Expatica news

Two injured at Pamplona’s fifth bull run

Hundreds of daredevils tested their bravery Thursday by fleeing half-tonne fighting bulls through the winding streets of Pamplona in northern Spain in a run that sent two men to hospital.

No one was gored but a 20-year-old Spaniard and a 42-year-old American were taken to hospital with injuries after falling in the fifth bull run of the famed San Fermin festival, regional health officials said.

Six bulls and six steers, castrated bulls that keep the herd together, charged through the narrow, cobbled streets of the city, clearing a path through a sea of runners mostly dressed in white with red handkerchiefs around their necks.

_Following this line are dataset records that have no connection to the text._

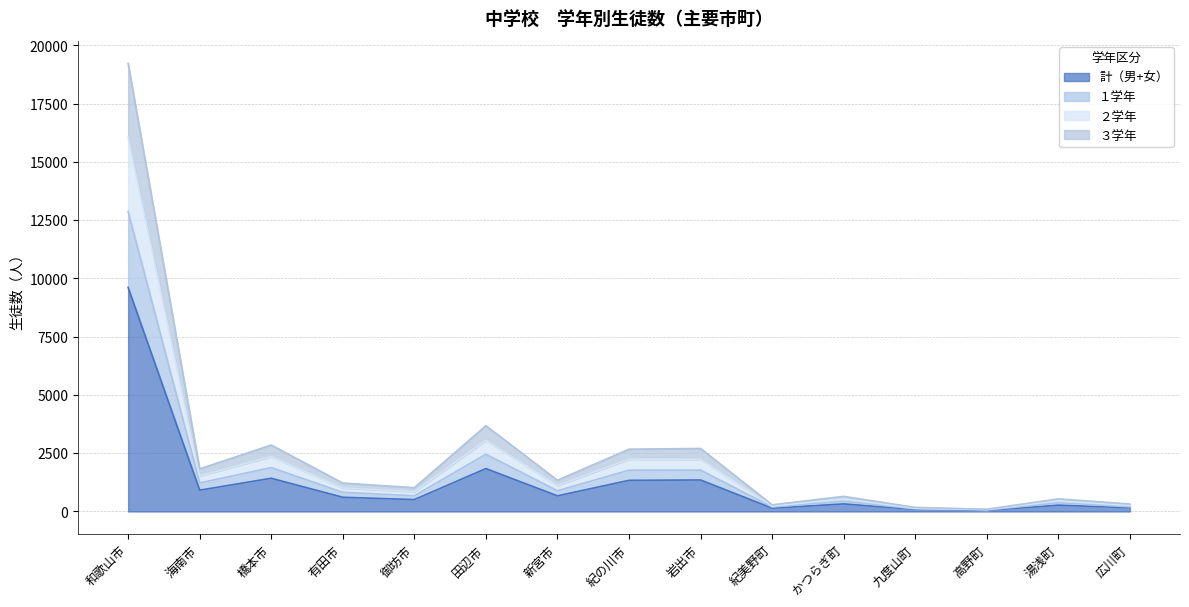

How many interior local valleys does the １学年 series have?

5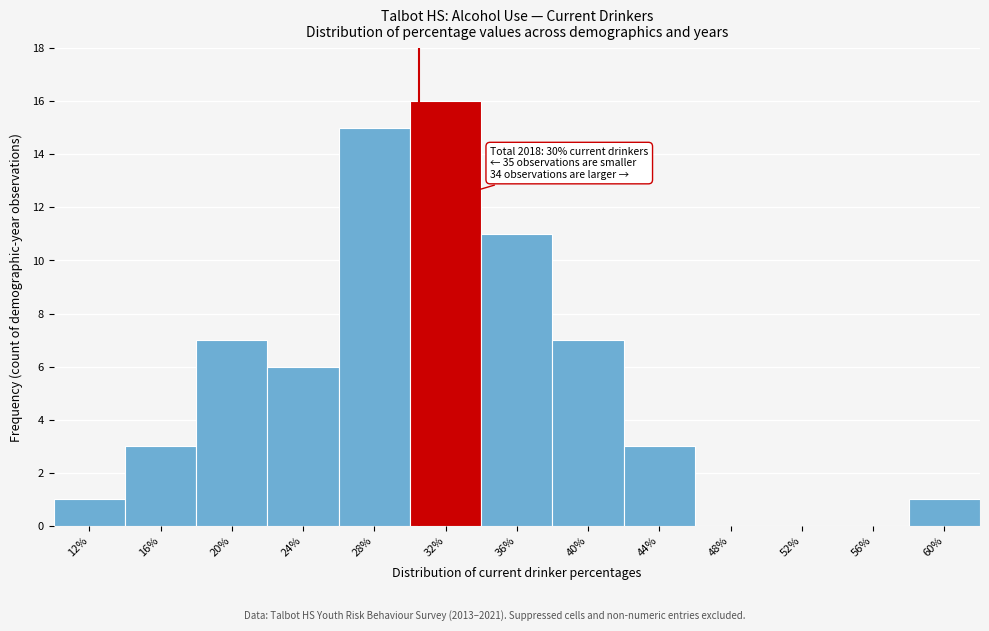

Reading left to right, extract all data points from this chart.

12%=1	16%=3	20%=7	24%=6	28%=15	32%=16	36%=11	40%=7	44%=3	48%=0	52%=0	56%=0	60%=1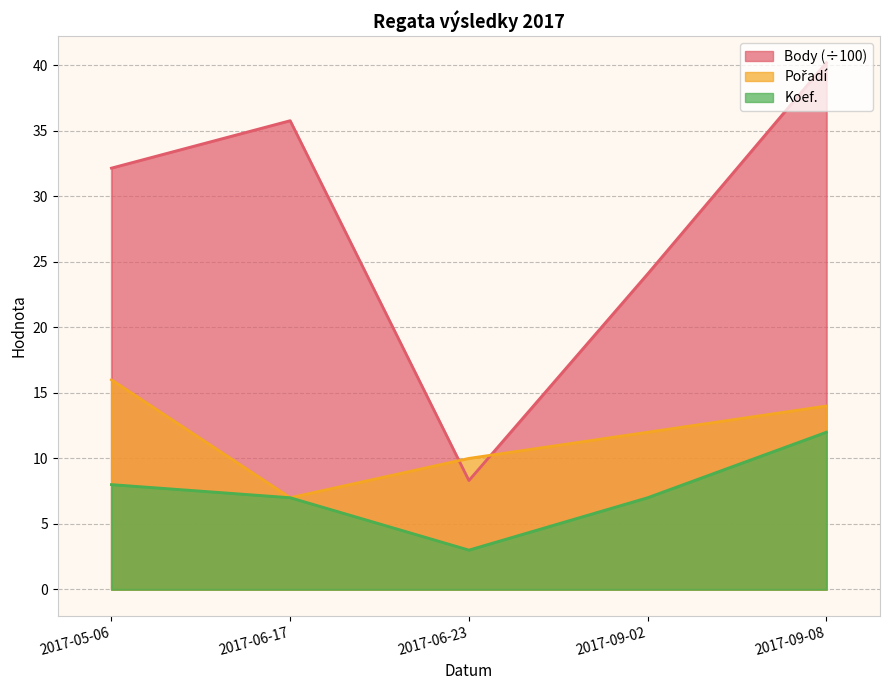

Does the chart have visible grid lines?

Yes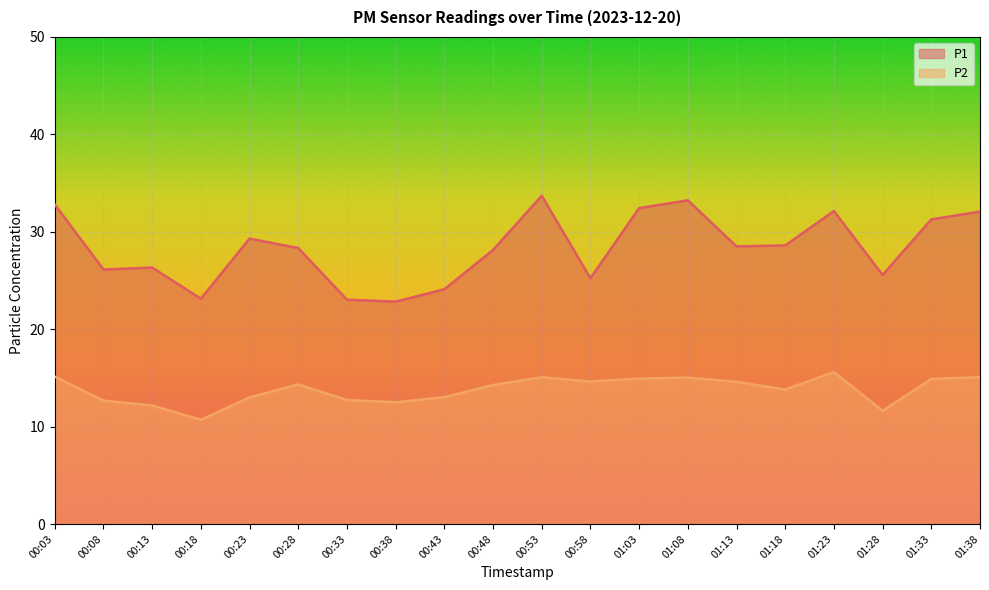

Between 01:23 and 01:28, which series saw the biggest shift?

P1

“I was scared because the bulls ran quickly and it is hard to get in front of the horns,” said 26-year-old Jaime Silvestre who came from the eastern Spanish city of Castellon with a group of friends to take part in the festival for the first time.

The bulls from the Torrestrella ranch in the southern province of Cadiz completed the 848.6-metre (928-yard) course from a holding pen to the city bull ring in two minutes and 47 seconds.

People from around the world flock to the city of 200,000 residents to test their bravery and enjoy the festival’s mix of round-the-clock parties, religious processions and concerts.

Fifteen people have been killed in the bull runs since records started in 1911.

The most recent death took place four years ago when a bull gored a 27-year-old Spaniard in the neck, heart and lungs.

The nine-day fiesta, which dates back to medieval times and was immortalised in Nobel prize-winning author Ernest Hemingway’s 1926 novel “The Sun Also Rises”, ends on July 14.